L'Église éloigne mais ne dénonce pas

Peu de temps plus tard, alors qu'il vient d'échouer à la préparation d'entrée au grand séminaire, il s'ouvre à des proches du secret de sa relation. Il en informe aussi Mgr d'Ornellas, l'archevêque de Rennes. Ce dernier réagit aussitôt en nommant son subordonné dans un établissement de l'Oise, où il s'occupera d'adultes handicapés. Il y restera deuxans, jusqu'à ce que la machine judiciaire soit actionnée par une plainte du jeune homme. L'Église aurait-elle dû réagir plus fermement, en saisissant la justice dès2008? À en croire les explications données par l'archevêque, les faits dont il avait connaissance n'avaient aucune qualification criminelle et n'imposaient pas de dénonciation, même s'ils exigeaient un déplacement.
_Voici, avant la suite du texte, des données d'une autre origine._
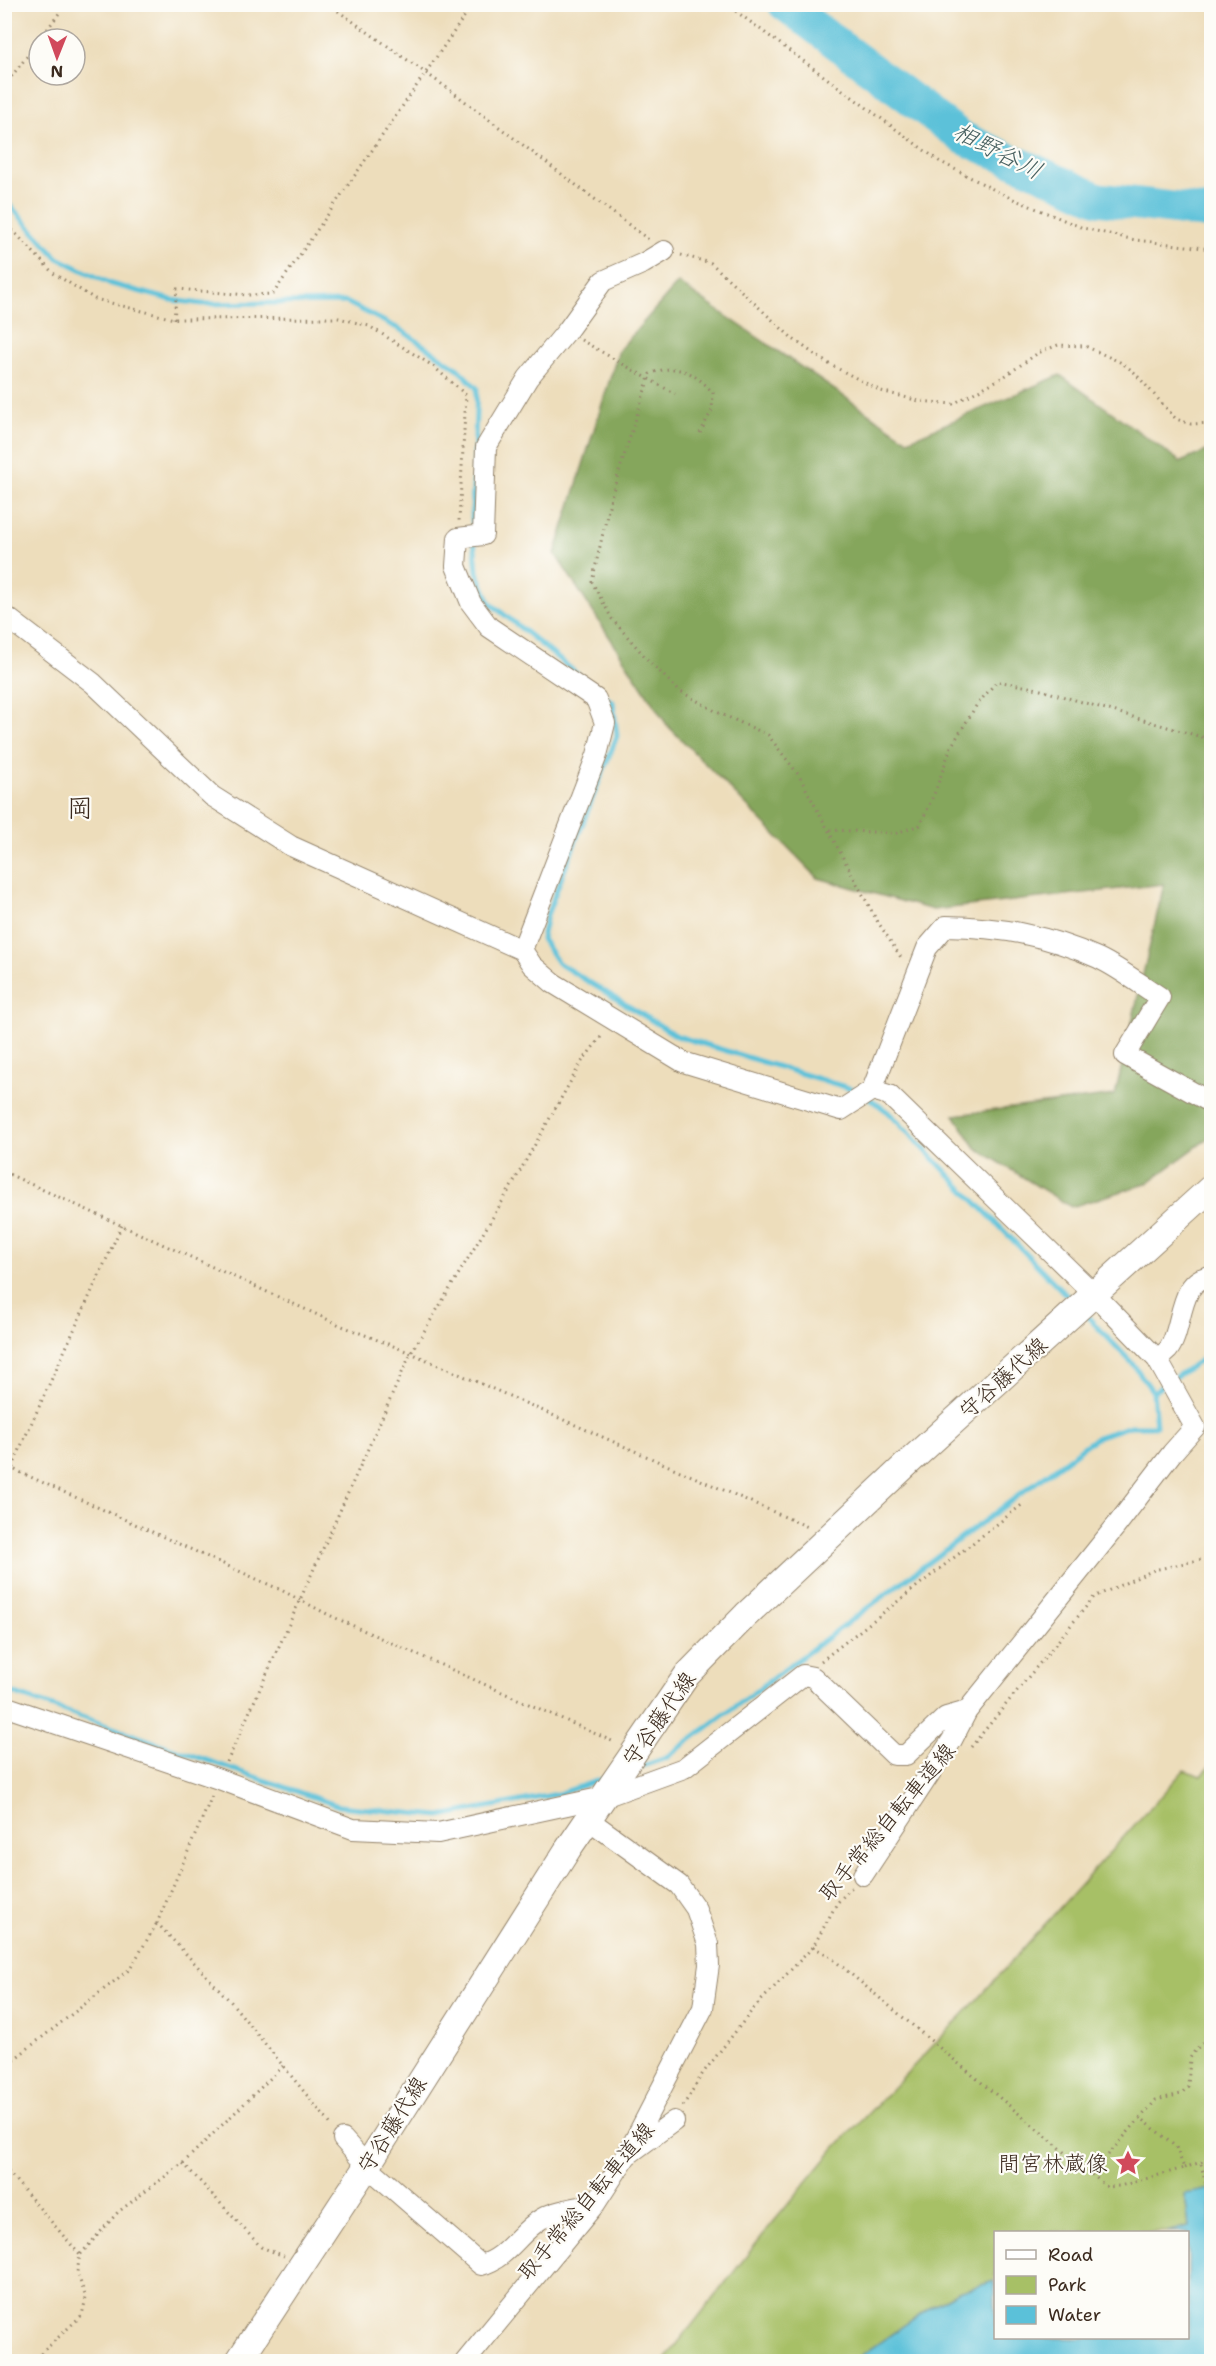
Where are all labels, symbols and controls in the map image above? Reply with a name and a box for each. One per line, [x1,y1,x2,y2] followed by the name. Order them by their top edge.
[27,27,87,87] north arrow
[50,61,63,82] text: N
[948,115,1048,187] water label: 相野谷川
[67,790,93,825] district label: 岡
[952,1330,1054,1426] street label: 守谷藤代線
[616,1666,702,1772] street label: 守谷藤代線
[812,1737,962,1907] street label: 取手常総自転車道線
[351,2071,433,2179] street label: 守谷藤代線
[511,2116,661,2286] street label: 取手常総自転車道線
[1113,2148,1143,2178] place icon: 間宮林蔵像
[998,2149,1108,2178] place label: 間宮林蔵像
[994,2231,1189,2339] legend
[1048,2243,1093,2267] text: Road
[1048,2273,1087,2297] text: Park
[1048,2303,1101,2327] text: Water

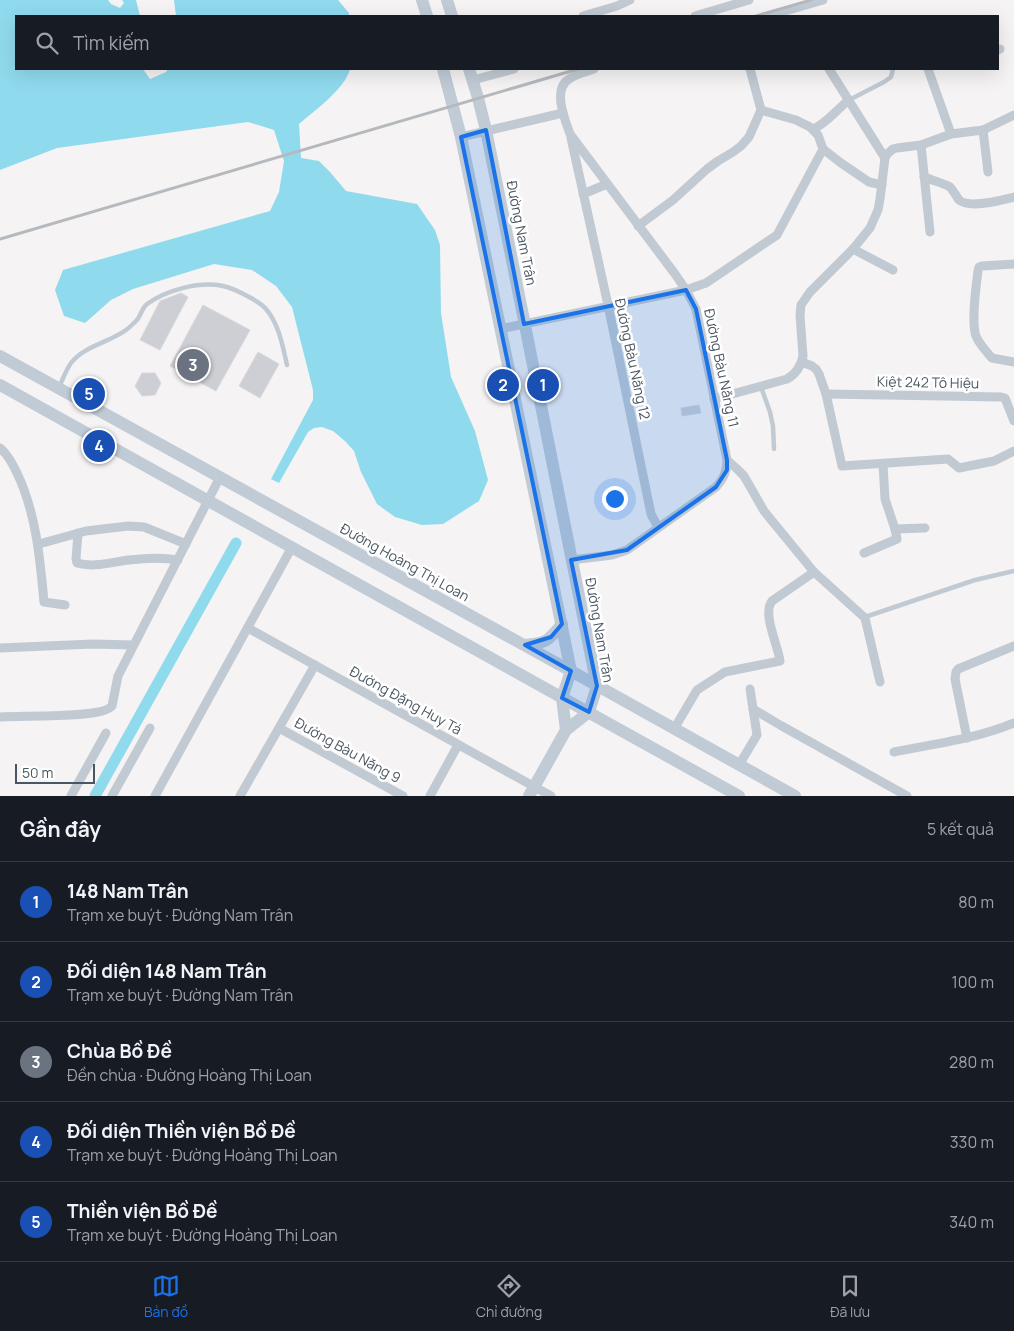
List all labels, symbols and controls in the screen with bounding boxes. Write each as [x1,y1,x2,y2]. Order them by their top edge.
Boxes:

«Ce qui dérange c'est qu'il est prêtre»

Le parquet de Saint-Malo n'ayant pas partagé l'analyse pénale du prélat, le prêtre a été mis en examen pour viol et le juge des libertés et de la détention a estimé, la semaine dernière, que la détention s'imposait. «S'il est incarcéré, c'est parce qu'il est prêtre et non pour ce qu'il a fait», a plaidé MePineau devant la cour, en qualifiant son client de «victime du sujet terriblement brûlant» de la pédophilie chez les religieux. «Pourtant, il s'agit ici d'un lien d'une tout autre nature, fait d'attirance, de séduction progressive et pas seulement à son initiative».

De la prison à l'abbaye de la Trappe

«Oui, c'est sa qualité de prêtre qui justifie sa détention», a rétorqué Mme Fiasella pour le ministère public. «Parce qu'il a abusé de l'autorité que lui donnait sa fonction, parce qu'il s'est vu confier l'accompagnement d'un jeune dans une voie spirituelle, parce qu'il a trahi la confiance de la famille, parce qu'il y avait une emprise psychologique d'un adulte sur un adolescent» et, au bout du compte, «oui, parce qu'il est prêtre», il doit rester sous les verrous. En décidant de mettre un terme à sa détention dans la prison de la République, la cour a tenu compte de l'engagement de l'archevêché qui avait fait savoir qu'en cas de remise en liberté, il nommerait le mis en examen dans une abbaye de la Trappe (ou ordre reclus des cisterciens de la Stricte observance), hors de Bretagne. Une manière pour l'Église de contribuer au contrôle judiciaire.